Yaga : parmi vos multiples visites au Burundi, il y en a une, en décembre 2013 dans laquelle vous avez participé au Café littéraire Samandari et vous avez animé un atelier d’écriture destiné aux élèves du Lycée Saint Esprit. Vous avez confié à Roland Rugero que « vous avez été surpris par une rencontre en particulier. Celle avec les élèves du Lycée Saint Esprit. La hauteur des points de vue et la diversité des interventions, très argumentées, étaient assez surprenantes pour des jeunes gens et jeunes filles d’à peine seize ans…». Avez-vous eu la même impression quand vous formiez récemment les 10 jeunes comédiens et comédiennes ?

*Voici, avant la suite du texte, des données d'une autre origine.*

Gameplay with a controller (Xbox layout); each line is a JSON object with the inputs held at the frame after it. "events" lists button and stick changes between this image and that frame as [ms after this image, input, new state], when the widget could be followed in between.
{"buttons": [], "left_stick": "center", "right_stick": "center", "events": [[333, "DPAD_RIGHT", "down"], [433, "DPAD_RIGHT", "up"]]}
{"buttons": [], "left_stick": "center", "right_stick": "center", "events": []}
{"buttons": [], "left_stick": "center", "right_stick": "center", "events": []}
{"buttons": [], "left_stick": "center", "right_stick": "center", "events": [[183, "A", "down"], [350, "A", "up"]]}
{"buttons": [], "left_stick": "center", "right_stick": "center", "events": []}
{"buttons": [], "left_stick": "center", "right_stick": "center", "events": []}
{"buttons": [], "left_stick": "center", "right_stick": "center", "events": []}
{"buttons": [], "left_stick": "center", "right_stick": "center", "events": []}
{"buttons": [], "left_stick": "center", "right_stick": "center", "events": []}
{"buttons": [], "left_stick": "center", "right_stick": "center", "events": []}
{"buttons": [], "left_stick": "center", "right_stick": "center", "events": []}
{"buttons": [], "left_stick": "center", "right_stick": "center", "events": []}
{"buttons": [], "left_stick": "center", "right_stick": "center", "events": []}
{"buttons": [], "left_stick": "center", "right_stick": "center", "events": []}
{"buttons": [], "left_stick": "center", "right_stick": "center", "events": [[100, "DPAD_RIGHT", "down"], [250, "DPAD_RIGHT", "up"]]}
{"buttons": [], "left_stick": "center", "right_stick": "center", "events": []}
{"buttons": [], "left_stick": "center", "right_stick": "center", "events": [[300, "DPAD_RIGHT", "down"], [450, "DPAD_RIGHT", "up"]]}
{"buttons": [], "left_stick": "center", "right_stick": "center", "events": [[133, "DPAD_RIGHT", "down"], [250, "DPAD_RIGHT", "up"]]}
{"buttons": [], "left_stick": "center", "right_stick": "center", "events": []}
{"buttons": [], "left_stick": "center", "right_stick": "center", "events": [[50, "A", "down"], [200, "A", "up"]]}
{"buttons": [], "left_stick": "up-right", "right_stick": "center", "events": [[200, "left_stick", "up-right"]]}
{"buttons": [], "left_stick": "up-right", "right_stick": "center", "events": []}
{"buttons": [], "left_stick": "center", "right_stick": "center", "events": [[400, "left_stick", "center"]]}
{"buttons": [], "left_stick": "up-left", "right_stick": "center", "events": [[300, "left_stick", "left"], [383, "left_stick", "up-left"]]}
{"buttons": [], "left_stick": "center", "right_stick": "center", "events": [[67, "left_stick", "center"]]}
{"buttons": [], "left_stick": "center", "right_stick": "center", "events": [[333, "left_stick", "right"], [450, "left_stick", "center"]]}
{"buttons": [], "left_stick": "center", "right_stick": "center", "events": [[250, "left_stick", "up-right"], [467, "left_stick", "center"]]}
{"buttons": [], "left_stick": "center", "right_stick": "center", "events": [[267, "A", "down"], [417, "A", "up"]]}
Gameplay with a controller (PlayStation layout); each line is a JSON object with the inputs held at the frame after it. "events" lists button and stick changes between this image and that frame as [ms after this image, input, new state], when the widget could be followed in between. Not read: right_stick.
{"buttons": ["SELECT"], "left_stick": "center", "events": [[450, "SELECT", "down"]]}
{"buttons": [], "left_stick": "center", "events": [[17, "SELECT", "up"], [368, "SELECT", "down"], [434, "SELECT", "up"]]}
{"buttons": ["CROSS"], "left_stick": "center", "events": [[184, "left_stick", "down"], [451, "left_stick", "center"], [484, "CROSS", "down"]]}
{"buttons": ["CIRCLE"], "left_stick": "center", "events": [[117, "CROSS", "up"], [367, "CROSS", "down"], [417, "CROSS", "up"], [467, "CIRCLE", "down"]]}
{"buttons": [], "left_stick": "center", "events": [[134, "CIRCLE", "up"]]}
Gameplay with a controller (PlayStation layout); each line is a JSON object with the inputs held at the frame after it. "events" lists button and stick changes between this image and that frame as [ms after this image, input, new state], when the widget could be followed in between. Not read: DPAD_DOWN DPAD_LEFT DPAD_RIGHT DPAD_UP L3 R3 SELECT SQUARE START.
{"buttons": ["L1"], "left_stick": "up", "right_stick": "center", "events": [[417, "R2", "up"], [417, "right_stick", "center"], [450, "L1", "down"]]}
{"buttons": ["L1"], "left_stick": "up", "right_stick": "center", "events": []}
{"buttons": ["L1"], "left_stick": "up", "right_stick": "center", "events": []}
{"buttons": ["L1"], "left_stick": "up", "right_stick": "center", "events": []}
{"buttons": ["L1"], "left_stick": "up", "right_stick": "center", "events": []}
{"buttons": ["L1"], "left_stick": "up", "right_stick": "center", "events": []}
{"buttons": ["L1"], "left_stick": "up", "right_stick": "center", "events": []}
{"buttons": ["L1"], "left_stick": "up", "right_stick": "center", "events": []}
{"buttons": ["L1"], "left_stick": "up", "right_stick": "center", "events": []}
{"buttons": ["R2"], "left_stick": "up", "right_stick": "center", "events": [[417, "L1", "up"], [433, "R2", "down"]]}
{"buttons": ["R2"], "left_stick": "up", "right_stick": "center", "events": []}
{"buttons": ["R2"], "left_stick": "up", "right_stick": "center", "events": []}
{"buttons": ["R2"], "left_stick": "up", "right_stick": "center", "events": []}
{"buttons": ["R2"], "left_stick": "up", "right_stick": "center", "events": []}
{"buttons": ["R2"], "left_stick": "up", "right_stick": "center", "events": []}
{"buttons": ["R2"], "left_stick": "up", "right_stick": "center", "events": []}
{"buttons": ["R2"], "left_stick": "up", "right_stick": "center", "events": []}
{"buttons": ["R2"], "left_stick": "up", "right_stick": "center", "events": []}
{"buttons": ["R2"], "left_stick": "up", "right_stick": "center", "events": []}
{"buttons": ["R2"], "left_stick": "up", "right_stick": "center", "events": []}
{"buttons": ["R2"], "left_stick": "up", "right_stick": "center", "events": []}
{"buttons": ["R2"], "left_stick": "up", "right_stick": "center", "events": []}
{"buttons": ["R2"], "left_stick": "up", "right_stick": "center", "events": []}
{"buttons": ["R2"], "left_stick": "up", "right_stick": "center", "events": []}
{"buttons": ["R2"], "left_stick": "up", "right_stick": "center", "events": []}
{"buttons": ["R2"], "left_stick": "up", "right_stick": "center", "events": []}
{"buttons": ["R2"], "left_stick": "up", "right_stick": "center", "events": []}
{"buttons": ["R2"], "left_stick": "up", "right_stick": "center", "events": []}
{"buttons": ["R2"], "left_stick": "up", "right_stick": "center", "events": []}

D.R : à l’époque, c’étaient des élèves encore au lycée qui avaient 16 ans, 17 ans, et avaient un point de vue…des choses à dire. Et surtout, ils avaient une façon élaborée de le dire. Et j’ai remarqué cela ici aussi. Les plus jeunes ont 21 ans. J’ai trouvé que certains savent ce qu’ils veulent dans le futur. Ils ont des désirs. Tu remarques que ce n’est pas vraiment un hobby. De surcroît, ils ont déjà l’expérience. C’est vraiment une chance pour le Burundi. Je vois vraiment qu’il y a la relève.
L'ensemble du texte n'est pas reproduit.